Okay, so if it does happen, when?

Prime Minister Theresa May has stated that she wants to trigger Article 50, a clause of The Lisbon Treaty in March 2017, which gives a country two years to decide the terms of the departure. This puts Brexit approximately happening in Spring 2019, providing all the negotiations are complete in that estimated time period.

But in effect, this only means Brexit will begin in Spring 2019. The results of leaving the EU, such as all the changes to laws that were once determined by the Union, will take years. As for the economic promises made by the Leave campaign, they may take even longer (if they even exist). This leaving process will begin with The Great Repeal Bill - an as of yet unpublished bill created in order to help a transition from EU laws to UK laws. This bill essentially states that the authority of EU laws will be revoked, and “where practical” will be transposed to domestic laws, able to therefore be adapted as appropriate for the UK.

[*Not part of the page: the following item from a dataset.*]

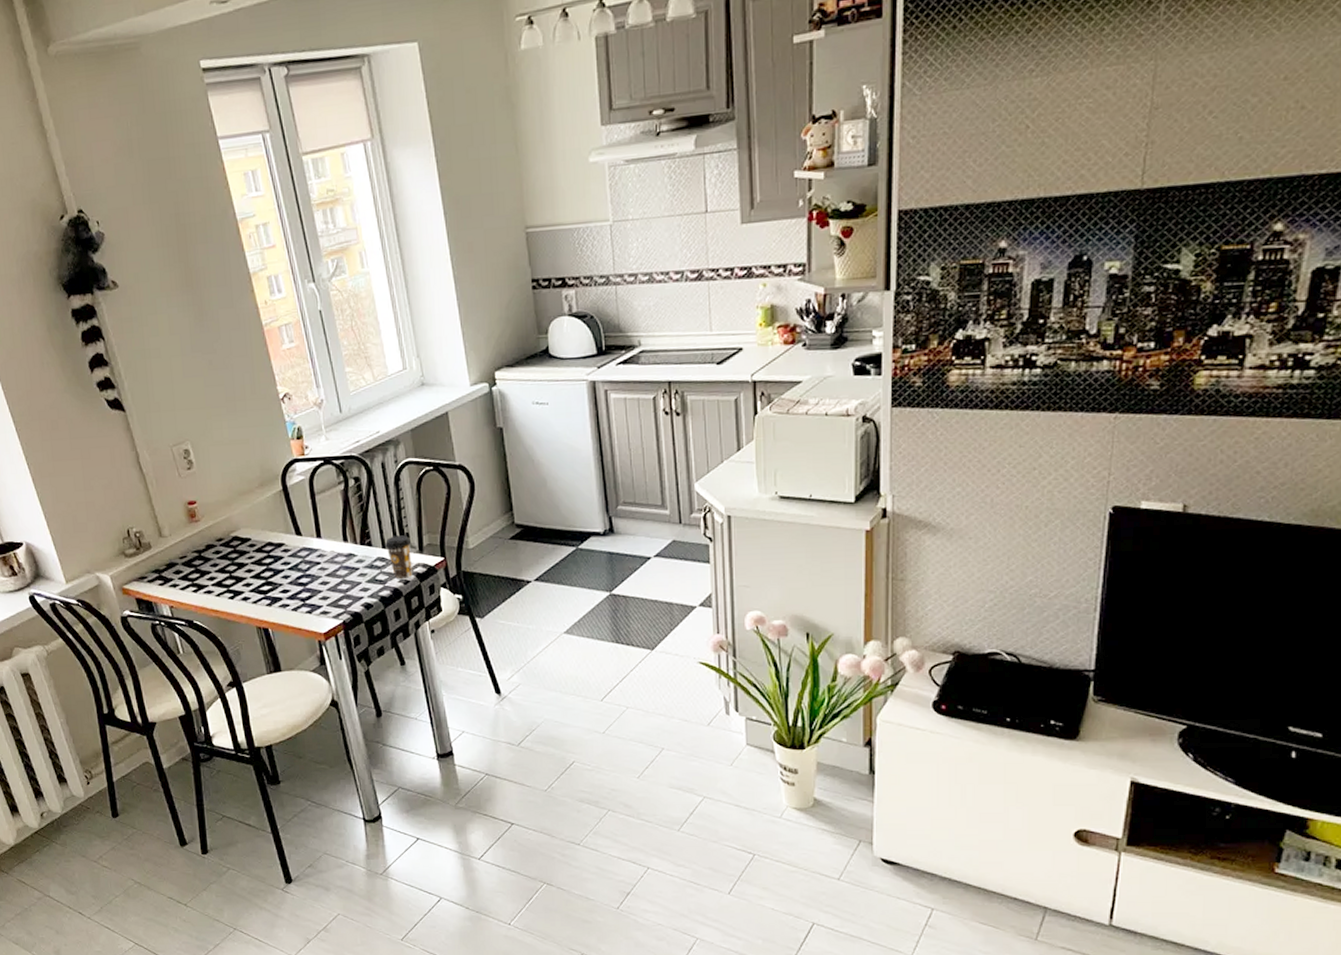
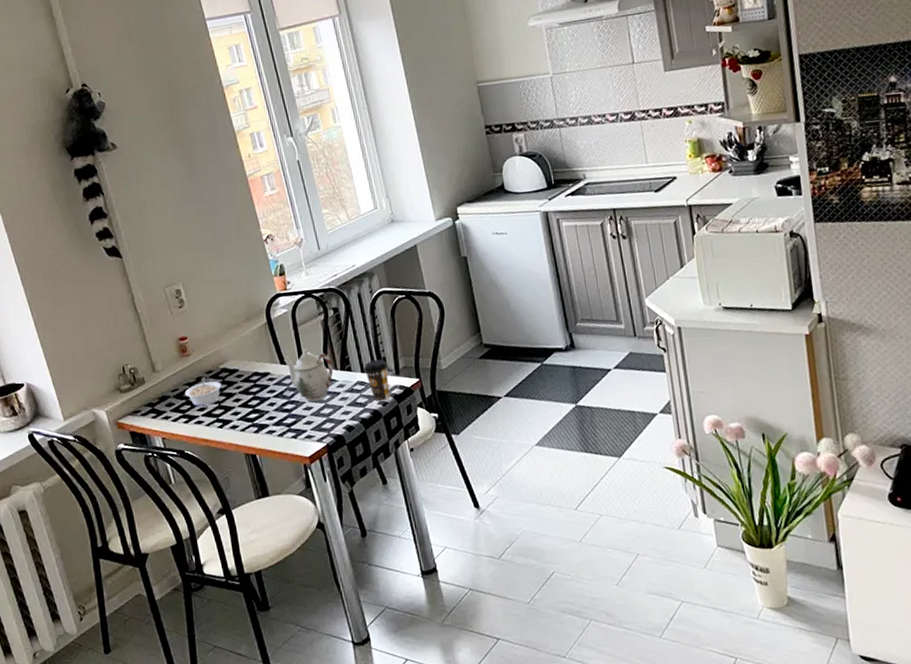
legume: none [193,544,233,576] -> present [184,377,222,407]
teapot: none [300,519,353,576] -> present [284,348,334,402]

A telling part of the Government's briefing on The Great Repeal bill is the quote that adapting EU laws for domestic use “may require major swathes of the statute book to be assessed to determine which laws will be able to function after Brexit day” (Brexit Day not being a national holiday of mourning, but the day the UK officially leaves the European Union). This is where the core issue lies, that in theory we could have left the EU by 2019, but in practice, the changes that will invoke won’t be in play for years.

The main ambiguity with Brexit lies in the fact that these are relatively new and untested laws. Since it was written in 2009, Article 50 has never been invoked, so the estimation of a two year negotiation period is largely a theoretical one. Various MPs such as Philip Hammond, Chancellor of the Exchequer, have noted that the process would likely exceed the two year framework - something that could be dangerous for the prosperity of the UK.